In a likely response to the U.S.-led “Trans-Pacific Partnership (TPP),” China mulls the formation of an “Asia-Pacific Free Trade Agreement (FTAAP).” China’s assistant commerce minister, Wang Shouwen, reportedly stated that a working group might be established to discuss the feasibility of the FTAAP. Wang was quoted to have said that "This year, as the host of APEC [Asia Pacific Economic Co-operation], China wishes to turn the FTAAP from a long-cherished wish into action." (The FTAAP is yet another mega-regional trading bloc in the Asia-Pacific region, next to the ASEAN-led “Regional Comprehensive Economic Partnership (RCEP).”)
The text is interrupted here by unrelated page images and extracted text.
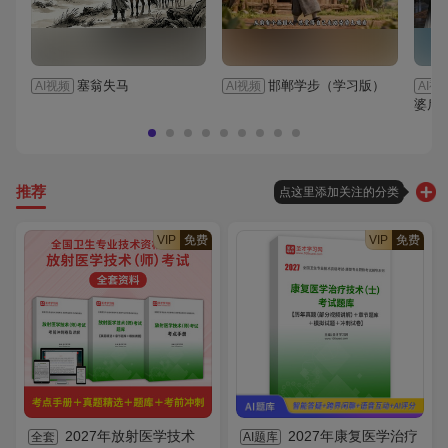
塞翁失马
邯郸学步（学习版）
AI视频
AI视频
AI视
婆后
推荐
点这里添加关注的分类
VIP
免费
VIP
免费
2027年放射医学技术
2027年康复医学治疗
全套
AI题库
So, now we have the TPP (trans-Pacific), the Transatlantic Trade and Investment Partnership (TTIP) (transatlantic), and RCEP/FTAAP (Asia-Pacific) going on. These mega-blocs, which are exclusive and preferential (“members-only”) after all, sound more like “fortresses,” rather than mere regional trading agreements. Here, one might experience a historical déjà vu. Against the backdrop of the then deadlocked Uruguay Round, three fortresses (or mega-regional trade initiatives) came to light in the late Eighties and the early Nineties: the European Union (after the passage of the Single European Act in 1986 and the Maastricht Treaty in 1992), the North American Free Trade Agreement (NAFTA), and the APEC. (Of course, the APEC is a soft, non-binding forum.)
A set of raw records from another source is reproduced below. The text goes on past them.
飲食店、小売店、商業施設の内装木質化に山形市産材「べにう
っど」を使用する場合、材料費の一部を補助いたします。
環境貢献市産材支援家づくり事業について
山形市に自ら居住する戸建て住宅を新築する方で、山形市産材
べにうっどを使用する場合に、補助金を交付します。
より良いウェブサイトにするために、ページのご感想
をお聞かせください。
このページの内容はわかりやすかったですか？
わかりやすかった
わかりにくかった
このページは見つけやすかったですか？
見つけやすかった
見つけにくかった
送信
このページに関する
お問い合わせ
Note that the contemporary economic (trade) regionalization appears to be linked inextricably to security or international political considerations. The U.S. president’s recent trip to East Asia, in which the TPP was one of main highlights, was silhouetted against the so-called “Pivot to Asia.” The TTIP has been touted as an “Economic NATO.” Russia is reaching out to China with an eye to bilateral economic deals in key areas, such as enery. Granted, any serious regional trade agreement cannot but have certain geopolitical ramifications. But, to what extent can, or should, trade be a foreign policy tool? Would it be too alarmist if one associates the recent intensification of trade regionalism with the devastating interwar bloc phenomenon?